**Problem statement**
Go over the entries below line by line, copying each one that contains the word "indicates".

**Transcribed page contents**
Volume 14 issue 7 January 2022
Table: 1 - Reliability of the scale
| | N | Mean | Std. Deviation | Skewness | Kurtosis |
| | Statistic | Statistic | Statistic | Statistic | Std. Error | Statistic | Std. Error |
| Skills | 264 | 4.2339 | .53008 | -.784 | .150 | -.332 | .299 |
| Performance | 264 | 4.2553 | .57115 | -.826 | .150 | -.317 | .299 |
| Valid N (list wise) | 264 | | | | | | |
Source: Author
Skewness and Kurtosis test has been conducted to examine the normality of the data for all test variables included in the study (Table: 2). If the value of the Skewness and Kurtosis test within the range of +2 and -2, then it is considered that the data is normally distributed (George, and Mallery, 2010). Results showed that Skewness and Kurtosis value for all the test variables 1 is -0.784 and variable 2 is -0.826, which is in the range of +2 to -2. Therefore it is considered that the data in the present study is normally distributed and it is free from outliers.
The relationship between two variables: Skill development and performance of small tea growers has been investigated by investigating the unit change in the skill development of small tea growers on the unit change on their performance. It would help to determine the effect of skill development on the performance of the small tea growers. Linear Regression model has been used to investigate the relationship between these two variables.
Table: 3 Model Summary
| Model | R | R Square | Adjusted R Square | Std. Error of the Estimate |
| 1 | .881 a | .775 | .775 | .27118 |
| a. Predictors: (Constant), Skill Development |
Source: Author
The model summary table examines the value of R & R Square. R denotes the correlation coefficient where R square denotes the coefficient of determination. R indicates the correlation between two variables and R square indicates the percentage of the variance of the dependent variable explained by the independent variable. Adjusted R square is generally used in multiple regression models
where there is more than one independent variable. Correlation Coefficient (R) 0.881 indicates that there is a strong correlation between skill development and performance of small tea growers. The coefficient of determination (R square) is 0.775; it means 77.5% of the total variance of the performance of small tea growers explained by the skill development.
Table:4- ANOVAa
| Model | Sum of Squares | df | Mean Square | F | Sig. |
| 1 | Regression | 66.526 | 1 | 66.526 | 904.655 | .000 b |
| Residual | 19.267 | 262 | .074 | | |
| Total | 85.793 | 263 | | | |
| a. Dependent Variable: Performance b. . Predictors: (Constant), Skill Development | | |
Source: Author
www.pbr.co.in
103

**Task response**
The model summary table examines the value of R & R Square. R denotes the correlation coefficient where R square denotes the coefficient of determination. R indicates the correlation between two variables and R square indicates the percentage of the variance of the dependent variable explained by the independent variable. Adjusted R square is generally used in multiple regression models
where there is more than one independent variable. Correlation Coefficient (R) 0.881 indicates that there is a strong correlation between skill development and performance of small tea growers. The coefficient of determination (R square) is 0.775; it means 77.5% of the total variance of the performance of small tea growers explained by the skill development.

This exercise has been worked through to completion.